There is a veritable feast of recommended books and DVDs in this issue, and I have already circled and clipped several and left them lying in conspicuous places just in case anyone is wondering what to give me for Christmas. But my favorite Christmas book, which I pull from the shelf every Advent, is Children’s Letters to God, compiled by Stuart Hample and Eric Marshall and illustrated by Tom Bloom. You can read each small letter and smile at the pictures in less than five minutes. A few of my favorites include:

Dear God,
   Are you invisible or is that just a trick
        —Lucy

Dear God,
   Thank you for the baby brother, but what I prayed for was a puppy.
        —Joyce

Dear God,
   Maybe Cain and Abel would not kill each other if they had their own room. It works with my brother.
        —Larry

I discovered Children’s Letters when I heard a superb Advent sermon preached by the late Walter Bouman, professor at Trinity Lutheran Seminary in Columbus, Ohio. Walt, a big bear of a man with a wonderful wit, introduced his sermon on Isaiah 64:1, “O that you would tear open the heavens and come down,” by quoting from the original Children’s Letters:

Dear God,
   Are you real? Some people don’t believe it. If you are, you’d better do something quick.
        —Love, Harriet Anne

It’s the oldest, most authentic prayer in human history and as current as the latest neo-atheist best seller. Are you real? Where are you? Why is this happening to me? Please do something.

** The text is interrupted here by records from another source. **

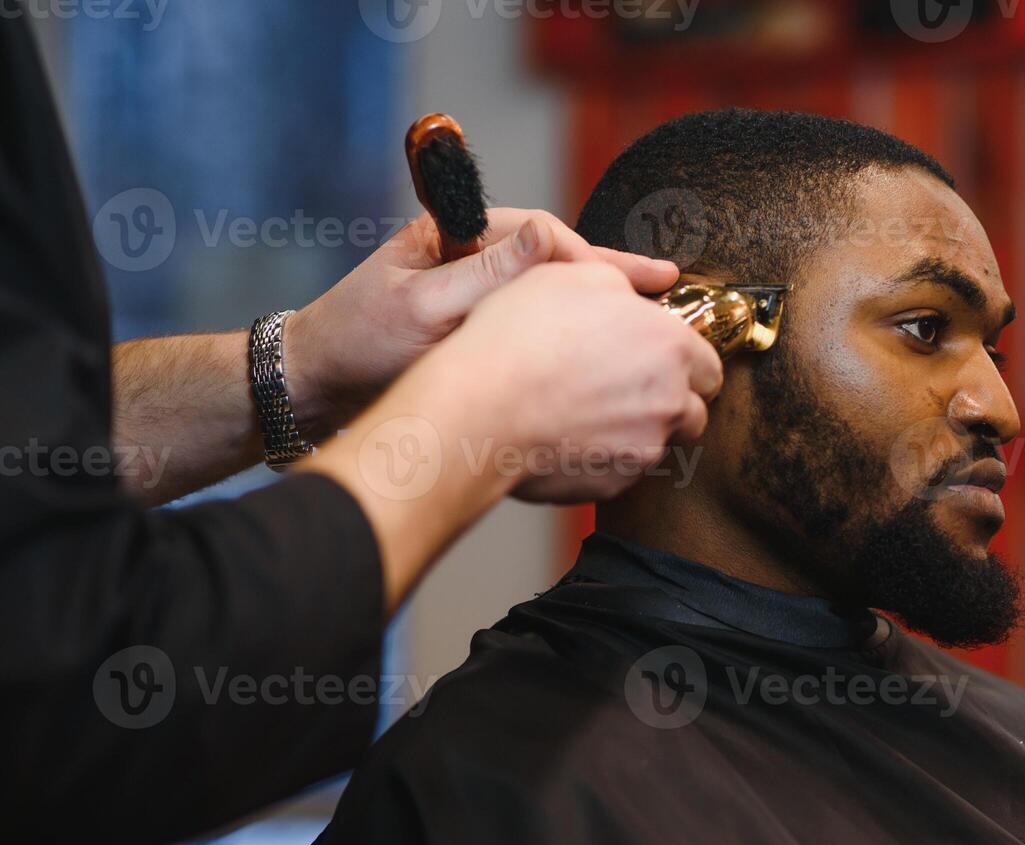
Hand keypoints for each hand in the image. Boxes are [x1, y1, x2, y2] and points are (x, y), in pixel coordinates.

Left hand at [284, 208, 679, 440]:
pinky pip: (535, 320)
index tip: (634, 285)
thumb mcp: (423, 308)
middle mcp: (470, 256)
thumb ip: (487, 275)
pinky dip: (573, 329)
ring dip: (600, 302)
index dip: (590, 261)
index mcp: (457, 236)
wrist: (314, 386)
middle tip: (667, 283)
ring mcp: (474, 291)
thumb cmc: (356, 343)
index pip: (541, 236)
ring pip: (552, 290)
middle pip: (556, 258)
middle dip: (613, 274)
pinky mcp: (474, 325)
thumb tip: (551, 237)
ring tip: (651, 311)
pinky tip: (602, 344)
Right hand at [436, 260, 723, 503]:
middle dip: (667, 401)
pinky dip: (600, 457)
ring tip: (585, 411)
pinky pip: (619, 470)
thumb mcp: (574, 276)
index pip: (709, 365)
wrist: (480, 408)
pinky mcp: (612, 484)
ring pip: (655, 443)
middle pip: (691, 410)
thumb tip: (633, 297)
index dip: (682, 362)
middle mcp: (670, 402)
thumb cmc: (520, 338)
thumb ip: (621, 286)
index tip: (656, 360)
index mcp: (672, 348)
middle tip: (623, 387)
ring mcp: (643, 449)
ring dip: (633, 430)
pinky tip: (566, 435)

Isaiah’s version of the prayer comes from the time of exile when the people of God were wrenched from their homes and lived under house arrest in Babylon, separated from beautiful Jerusalem and the Temple, the heart of their faith and national pride. We remember them waiting for God to come every Advent when we sing, “O come, O come, Emmanuel, and ransom captive Israel.”

The actual moment when the prophet prays “if you are real, you’d better do something quick” is when the people do return to Jerusalem and find it devastated, destroyed, the Temple leveled.

That is the situation that prompts the desperate human prayer. Human suffering, and God’s role in it, or God’s absence, is one of the enduring mysteries with which people of faith have struggled. Elie Wiesel’s question “Where is God now?”—uttered while watching a young boy being executed by the Nazis—is asked by every human being who has ever suffered deeply. After the war François Mauriac interviewed Wiesel and wrote an introduction to Wiesel’s stunning memoir, Night, about his experience in a concentration camp. Mauriac said: “And I, who believe that God is love, what answer could I give my young questioner . . . Did I speak of that other Israeli, his brother, the Crucified, whose cross has conquered the world? Did I affirm that the stumbling block to his faith was the cornerstone of mine and the conformity between the cross and human suffering was in my eyes the key to that improbable mystery?”

That most human question, “Where is God?” prompts the answer of faith: God is there, as people return to their devastated city, as suffering happens, as innocents die, as disease claims its victims. God comes, God is there, in the midst of it all. And that is what lies beneath all the blessed hoopla of Christmas: an idea so big we simply don’t have words adequate to express it and so, gratefully, we turn to art, poetry, music, the letters of children . . . “Are you real? If so, you’d better do something quick.” And ancient words, more precious every year: “The Word became flesh and dwelt among us.”